(Stored items)
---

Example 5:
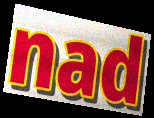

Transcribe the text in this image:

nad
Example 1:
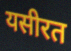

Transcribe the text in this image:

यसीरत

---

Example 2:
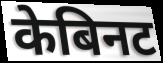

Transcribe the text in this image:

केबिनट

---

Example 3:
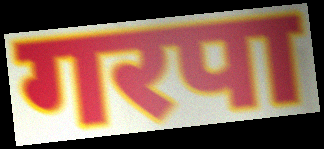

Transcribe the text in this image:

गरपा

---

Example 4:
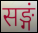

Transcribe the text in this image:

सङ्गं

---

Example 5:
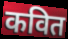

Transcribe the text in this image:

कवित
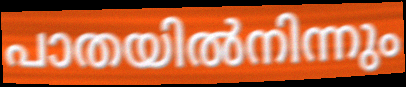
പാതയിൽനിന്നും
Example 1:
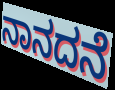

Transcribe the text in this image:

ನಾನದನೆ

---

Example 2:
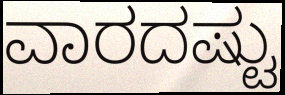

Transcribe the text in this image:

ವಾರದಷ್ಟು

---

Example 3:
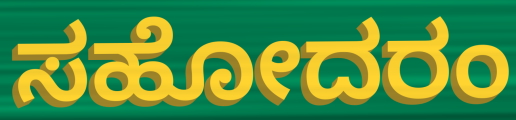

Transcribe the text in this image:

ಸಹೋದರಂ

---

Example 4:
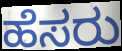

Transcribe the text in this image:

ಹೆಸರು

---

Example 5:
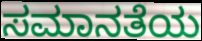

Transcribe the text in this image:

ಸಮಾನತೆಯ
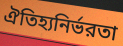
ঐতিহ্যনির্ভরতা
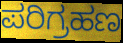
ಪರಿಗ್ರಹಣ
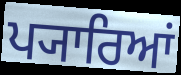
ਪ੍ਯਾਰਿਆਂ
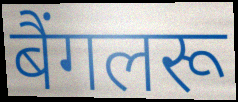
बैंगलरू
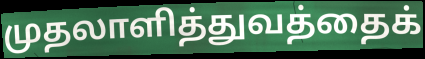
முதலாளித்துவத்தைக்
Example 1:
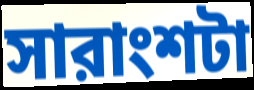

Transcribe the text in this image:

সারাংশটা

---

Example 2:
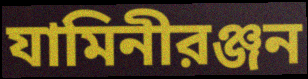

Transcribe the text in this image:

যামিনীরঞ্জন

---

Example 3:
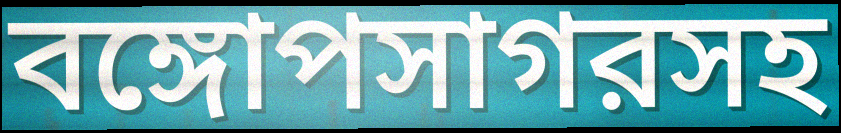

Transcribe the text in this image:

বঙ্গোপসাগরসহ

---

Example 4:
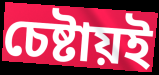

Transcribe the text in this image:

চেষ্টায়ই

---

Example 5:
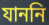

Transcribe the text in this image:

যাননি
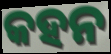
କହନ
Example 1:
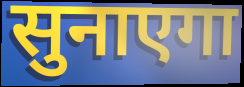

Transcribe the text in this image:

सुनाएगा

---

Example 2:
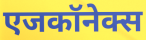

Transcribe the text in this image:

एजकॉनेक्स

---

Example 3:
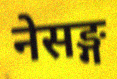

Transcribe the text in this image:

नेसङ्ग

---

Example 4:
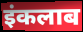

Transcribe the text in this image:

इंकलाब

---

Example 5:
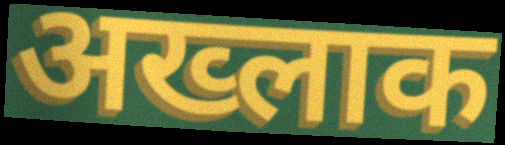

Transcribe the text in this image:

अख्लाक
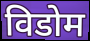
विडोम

• Problem details: Retype each record exactly as it appears above and drop the images.

• Response to the exercise:
---

Example 5:

Transcribe the text in this image:

nad
Example 1:

Transcribe the text in this image:

यसीरत

---

Example 2:

Transcribe the text in this image:

केबिनट

---

Example 3:

Transcribe the text in this image:

गरपा

---

Example 4:

Transcribe the text in this image:

सङ्गं

---

Example 5:

Transcribe the text in this image:

कवित
പാതയിൽനിന്നും
Example 1:

Transcribe the text in this image:

ನಾನದನೆ

---

Example 2:

Transcribe the text in this image:

ವಾರದಷ್ಟು

---

Example 3:

Transcribe the text in this image:

ಸಹೋದರಂ

---

Example 4:

Transcribe the text in this image:

ಹೆಸರು

---

Example 5:

Transcribe the text in this image:

ಸಮಾನತೆಯ
ঐতিহ্যনির্ভরতা
ಪರಿಗ್ರಹಣ
ਪ੍ਯਾਰਿਆਂ
बैंगलरू
முதலாளித்துவத்தைக்
Example 1:

Transcribe the text in this image:

সারাংশটা

---

Example 2:

Transcribe the text in this image:

যামিনীরঞ্জন

---

Example 3:

Transcribe the text in this image:

বঙ্গোপসাগরসহ

---

Example 4:

Transcribe the text in this image:

চেষ্টায়ই

---

Example 5:

Transcribe the text in this image:

যাননি
କହନ
Example 1:

Transcribe the text in this image:

सुनाएगा

---

Example 2:

Transcribe the text in this image:

एजकॉनेक्स

---

Example 3:

Transcribe the text in this image:

नेसङ्ग

---

Example 4:

Transcribe the text in this image:

इंकलाब

---

Example 5:

Transcribe the text in this image:

अख्लाक
विडोम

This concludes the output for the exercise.